Henri Gervex (1852-1929). “Une soirée au Pré-Catelan”, 1909. (A l’extérieur, Anna Gould et Hélie de Talleyrand-Perigord. A l’intérieur, 1ère baie, à droite : Marquis de Dion. Baie au centre : Liane de Pougy. Baie à gauche : Santos-Dumont). Paris, musée Carnavalet.
  1. October 9, 2022 at 2:21 pm

    Your love of Proust is a beacon which will one day lead me to read him, the whole lot. I’d better hurry, I’m getting old.

    Like

    • October 9, 2022 at 10:08 pm

      It’s never too late to start and how wonderful it is. You won’t regret it.

      Like

  2. October 9, 2022 at 2:57 pm

    Ah, yes, what a beautiful conclusion to your odyssey with Proust. I need to reread him and this time all in the original.

    Like

    • October 9, 2022 at 10:09 pm

      Thanks. There’s more to come with Jours de lecture and Proust by Beckett.

      Like

  3. October 9, 2022 at 3:34 pm

    Lovely, Emma – you encourage me to get on with my reading of him!

    Like

    • October 9, 2022 at 10:09 pm

      Thank! I hope you resume reading him. It’s great.

      Liked by 1 person

  4. October 9, 2022 at 5:10 pm

    Loved the review! I read In Search of Lost Time about twenty years ago; it took me most of a year to get through all the volumes (I did read other things in-between, but the focus and attention were on Proust). It was time that was incredibly well spent; some of the volumes I liked better than others but — what an enriching experience it was!

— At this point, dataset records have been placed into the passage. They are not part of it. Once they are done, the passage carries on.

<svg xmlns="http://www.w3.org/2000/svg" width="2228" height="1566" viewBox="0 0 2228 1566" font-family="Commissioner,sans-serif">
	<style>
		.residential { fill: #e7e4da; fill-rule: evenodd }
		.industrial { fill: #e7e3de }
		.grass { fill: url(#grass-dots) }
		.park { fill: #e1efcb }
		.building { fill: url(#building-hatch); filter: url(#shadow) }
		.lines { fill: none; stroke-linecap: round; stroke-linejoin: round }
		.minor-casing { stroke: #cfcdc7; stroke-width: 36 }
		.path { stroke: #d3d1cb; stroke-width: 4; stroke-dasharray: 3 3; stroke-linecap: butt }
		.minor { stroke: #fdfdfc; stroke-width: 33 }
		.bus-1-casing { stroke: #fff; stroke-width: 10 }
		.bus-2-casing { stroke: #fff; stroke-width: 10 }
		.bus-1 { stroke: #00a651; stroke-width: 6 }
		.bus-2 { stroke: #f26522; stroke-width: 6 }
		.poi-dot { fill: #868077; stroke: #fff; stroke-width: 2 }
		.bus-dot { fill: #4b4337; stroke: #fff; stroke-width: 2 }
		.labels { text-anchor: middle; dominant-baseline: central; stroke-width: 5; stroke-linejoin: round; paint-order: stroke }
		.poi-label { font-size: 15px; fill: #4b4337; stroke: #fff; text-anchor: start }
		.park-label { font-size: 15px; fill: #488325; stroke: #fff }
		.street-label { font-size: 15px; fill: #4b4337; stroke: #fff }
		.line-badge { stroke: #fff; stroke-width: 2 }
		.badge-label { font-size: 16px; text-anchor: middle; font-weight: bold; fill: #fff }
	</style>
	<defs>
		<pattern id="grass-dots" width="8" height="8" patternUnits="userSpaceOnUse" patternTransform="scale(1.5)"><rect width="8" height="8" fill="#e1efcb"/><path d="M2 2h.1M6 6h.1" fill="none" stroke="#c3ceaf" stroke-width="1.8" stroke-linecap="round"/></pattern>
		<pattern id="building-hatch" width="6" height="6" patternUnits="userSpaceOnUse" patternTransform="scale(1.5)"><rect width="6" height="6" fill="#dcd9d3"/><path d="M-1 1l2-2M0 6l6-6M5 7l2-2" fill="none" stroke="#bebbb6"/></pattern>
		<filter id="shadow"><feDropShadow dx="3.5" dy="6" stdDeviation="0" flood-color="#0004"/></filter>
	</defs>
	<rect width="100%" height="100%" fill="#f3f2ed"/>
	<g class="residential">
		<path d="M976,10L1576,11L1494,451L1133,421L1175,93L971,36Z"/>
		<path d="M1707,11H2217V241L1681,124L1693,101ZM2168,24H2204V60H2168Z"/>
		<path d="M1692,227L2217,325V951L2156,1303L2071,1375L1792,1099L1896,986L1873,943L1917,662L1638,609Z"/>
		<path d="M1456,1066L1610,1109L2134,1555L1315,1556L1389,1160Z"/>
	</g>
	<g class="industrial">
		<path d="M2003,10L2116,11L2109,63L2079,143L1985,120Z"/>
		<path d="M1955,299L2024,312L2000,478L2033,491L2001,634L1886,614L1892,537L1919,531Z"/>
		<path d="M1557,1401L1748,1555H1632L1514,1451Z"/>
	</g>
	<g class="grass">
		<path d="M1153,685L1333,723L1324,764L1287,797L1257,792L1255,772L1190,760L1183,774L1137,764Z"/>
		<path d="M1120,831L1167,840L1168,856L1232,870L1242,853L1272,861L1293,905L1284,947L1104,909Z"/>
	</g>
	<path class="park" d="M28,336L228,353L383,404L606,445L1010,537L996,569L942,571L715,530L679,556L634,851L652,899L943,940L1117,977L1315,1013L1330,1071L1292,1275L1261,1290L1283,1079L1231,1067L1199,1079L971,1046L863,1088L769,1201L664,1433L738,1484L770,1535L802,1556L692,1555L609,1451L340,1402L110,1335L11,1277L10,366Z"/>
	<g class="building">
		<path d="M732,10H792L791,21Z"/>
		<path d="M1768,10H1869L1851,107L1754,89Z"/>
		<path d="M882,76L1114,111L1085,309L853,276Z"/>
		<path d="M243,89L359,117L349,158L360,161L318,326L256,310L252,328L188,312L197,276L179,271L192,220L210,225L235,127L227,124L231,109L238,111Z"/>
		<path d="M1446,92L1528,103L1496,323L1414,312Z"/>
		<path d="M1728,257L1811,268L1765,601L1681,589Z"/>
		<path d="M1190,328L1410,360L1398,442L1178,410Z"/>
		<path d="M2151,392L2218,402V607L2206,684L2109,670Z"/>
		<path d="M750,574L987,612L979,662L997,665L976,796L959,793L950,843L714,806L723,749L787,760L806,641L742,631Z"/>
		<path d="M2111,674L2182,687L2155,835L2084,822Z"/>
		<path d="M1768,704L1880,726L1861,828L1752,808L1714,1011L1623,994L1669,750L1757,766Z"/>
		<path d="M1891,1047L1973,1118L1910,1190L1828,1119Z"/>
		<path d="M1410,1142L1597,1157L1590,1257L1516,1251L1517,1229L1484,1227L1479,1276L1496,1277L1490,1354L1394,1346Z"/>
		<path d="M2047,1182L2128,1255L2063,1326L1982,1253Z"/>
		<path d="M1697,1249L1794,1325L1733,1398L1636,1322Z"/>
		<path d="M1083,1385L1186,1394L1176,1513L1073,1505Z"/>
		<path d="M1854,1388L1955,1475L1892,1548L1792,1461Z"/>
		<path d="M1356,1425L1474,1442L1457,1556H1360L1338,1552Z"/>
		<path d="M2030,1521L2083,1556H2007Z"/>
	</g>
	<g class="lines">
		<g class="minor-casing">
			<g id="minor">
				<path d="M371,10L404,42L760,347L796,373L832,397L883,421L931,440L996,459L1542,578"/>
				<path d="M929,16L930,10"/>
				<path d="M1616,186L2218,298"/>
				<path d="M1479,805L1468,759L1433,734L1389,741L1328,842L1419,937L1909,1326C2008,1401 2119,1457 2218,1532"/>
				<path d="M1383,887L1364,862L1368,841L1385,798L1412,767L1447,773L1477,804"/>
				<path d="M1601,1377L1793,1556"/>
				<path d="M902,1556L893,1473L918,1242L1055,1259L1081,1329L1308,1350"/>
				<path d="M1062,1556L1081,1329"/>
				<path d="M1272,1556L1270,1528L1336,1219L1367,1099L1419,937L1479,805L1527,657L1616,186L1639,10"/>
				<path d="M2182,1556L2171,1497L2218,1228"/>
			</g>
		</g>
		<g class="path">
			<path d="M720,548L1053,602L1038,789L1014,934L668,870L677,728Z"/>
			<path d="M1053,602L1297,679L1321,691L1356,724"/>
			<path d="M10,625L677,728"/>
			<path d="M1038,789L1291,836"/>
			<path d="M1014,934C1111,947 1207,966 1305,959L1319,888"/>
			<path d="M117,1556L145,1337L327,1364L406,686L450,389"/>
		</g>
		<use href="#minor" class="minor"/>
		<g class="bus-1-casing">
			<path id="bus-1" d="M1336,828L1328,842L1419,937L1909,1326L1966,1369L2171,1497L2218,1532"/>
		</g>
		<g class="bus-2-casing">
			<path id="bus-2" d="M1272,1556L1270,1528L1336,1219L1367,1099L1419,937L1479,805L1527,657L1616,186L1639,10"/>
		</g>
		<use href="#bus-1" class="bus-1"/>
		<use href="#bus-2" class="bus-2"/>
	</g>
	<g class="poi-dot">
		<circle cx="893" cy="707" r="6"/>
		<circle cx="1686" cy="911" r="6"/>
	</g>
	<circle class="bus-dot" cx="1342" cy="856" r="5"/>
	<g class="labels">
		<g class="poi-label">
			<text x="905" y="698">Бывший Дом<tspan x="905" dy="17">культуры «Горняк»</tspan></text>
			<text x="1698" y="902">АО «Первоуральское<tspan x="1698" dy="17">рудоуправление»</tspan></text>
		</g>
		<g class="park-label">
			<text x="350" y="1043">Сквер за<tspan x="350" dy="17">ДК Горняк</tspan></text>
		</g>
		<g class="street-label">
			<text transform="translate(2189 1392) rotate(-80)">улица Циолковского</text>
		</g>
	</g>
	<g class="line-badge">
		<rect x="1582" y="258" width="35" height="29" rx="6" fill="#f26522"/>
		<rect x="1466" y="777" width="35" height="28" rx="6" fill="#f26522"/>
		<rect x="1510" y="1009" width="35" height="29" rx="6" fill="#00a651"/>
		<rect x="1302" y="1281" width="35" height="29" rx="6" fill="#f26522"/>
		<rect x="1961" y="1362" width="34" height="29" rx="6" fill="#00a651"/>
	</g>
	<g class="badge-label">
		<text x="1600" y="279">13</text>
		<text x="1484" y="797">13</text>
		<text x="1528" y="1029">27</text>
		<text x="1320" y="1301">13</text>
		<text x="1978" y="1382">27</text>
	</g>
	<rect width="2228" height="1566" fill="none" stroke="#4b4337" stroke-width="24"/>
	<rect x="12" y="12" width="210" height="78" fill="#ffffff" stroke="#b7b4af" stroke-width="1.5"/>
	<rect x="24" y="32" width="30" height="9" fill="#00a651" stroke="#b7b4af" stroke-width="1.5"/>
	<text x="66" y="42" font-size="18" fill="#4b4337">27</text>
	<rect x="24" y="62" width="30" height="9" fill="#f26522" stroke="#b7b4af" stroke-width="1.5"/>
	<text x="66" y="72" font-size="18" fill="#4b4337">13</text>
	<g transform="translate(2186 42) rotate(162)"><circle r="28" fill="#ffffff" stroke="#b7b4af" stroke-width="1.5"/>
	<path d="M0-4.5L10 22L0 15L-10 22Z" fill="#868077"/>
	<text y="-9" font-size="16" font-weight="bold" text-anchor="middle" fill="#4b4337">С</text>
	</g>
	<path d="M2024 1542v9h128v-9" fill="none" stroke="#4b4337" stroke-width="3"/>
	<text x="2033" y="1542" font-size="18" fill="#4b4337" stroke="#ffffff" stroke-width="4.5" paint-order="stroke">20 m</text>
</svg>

I’ve actually thought about a re-read of, at the very least Swann’s Way, but put it off. Perhaps I’ll now be inspired by your enthusiasm!

    Like

    • October 9, 2022 at 10:10 pm

      Thanks! Do you remember the characters after all these years because I never forgot them.
      Swann’s Way is not my favorite, to be honest.

      Like

      • October 9, 2022 at 10:25 pm

        As I recall, my own favorite volume was The Guermantes Way. The ones I liked the least were The Prisoner and The Fugitive but . . . they were all great! As you say, the characters stay in the mind.

        Like

        • October 10, 2022 at 8:37 pm

          Same for me. I also liked In the Shadow of Young Girls in Flowers.

          Like

  5. October 10, 2022 at 12:13 pm

    Lovely review Emma. I found it so interesting that you could pick up where you left off as if there had been no gap at all. I definitely want to read Proust, I find the prospect a bit overwhelming but you’ve definitely encouraged me.

    Like

    • October 10, 2022 at 8:39 pm

      It’s really really worth reading. Swann’s Way isn’t my favorite, it gets better in the second volume. (I’m not too fond of tortured love)

      Liked by 1 person

  6. October 10, 2022 at 12:42 pm

    This was lovely, Emma, and your choice of painting is just perfect.

    Like

    • October 10, 2022 at 8:40 pm

      Thanks Lisa. Paintings by Gervex illustrate that time very well.

      Liked by 1 person

  7. Vishy
    October 14, 2022 at 6:40 pm

    Beautiful love letter to In Search of Lost Time and Marcel Proust, Emma 😊 Inspired by your post, I hope to read atleast the first part this year. Thanks for sharing 😊

    Like

    • October 15, 2022 at 8:31 am

      Thanks Vishy! I hope I’ve convinced you to give Proust a try.

      Like

      • Vishy
        October 15, 2022 at 10:10 am

        Just took out the first part yesterday 😊 Hoping to get started soon. Thank you for inspiring me 😊

        Liked by 1 person

  8. October 21, 2022 at 10:01 pm

    I haven’t forgotten. My silence just means I’ve been reading the last three volumes in the past few months and now I’ve just finished them all! Thanks to you I got the heads up of this Nov. 18 being the 100th anniversary of Proust’s death. Thanks too because of your posts about Proust that I decided to finish read the book which I started in 2013! I’ll be gathering my thoughts, writing and posting about my reading journey of In Search of Lost Time at Ripple Effects in November. Again, thanks for the prodding, Emma. 🙂

    Like

    • October 22, 2022 at 10:10 pm

      Many many thanks for this very lovely comment. That gives worth to all the time I devote to writing billets.
      I’m looking forward to reading your thoughts about In Search of Lost Time.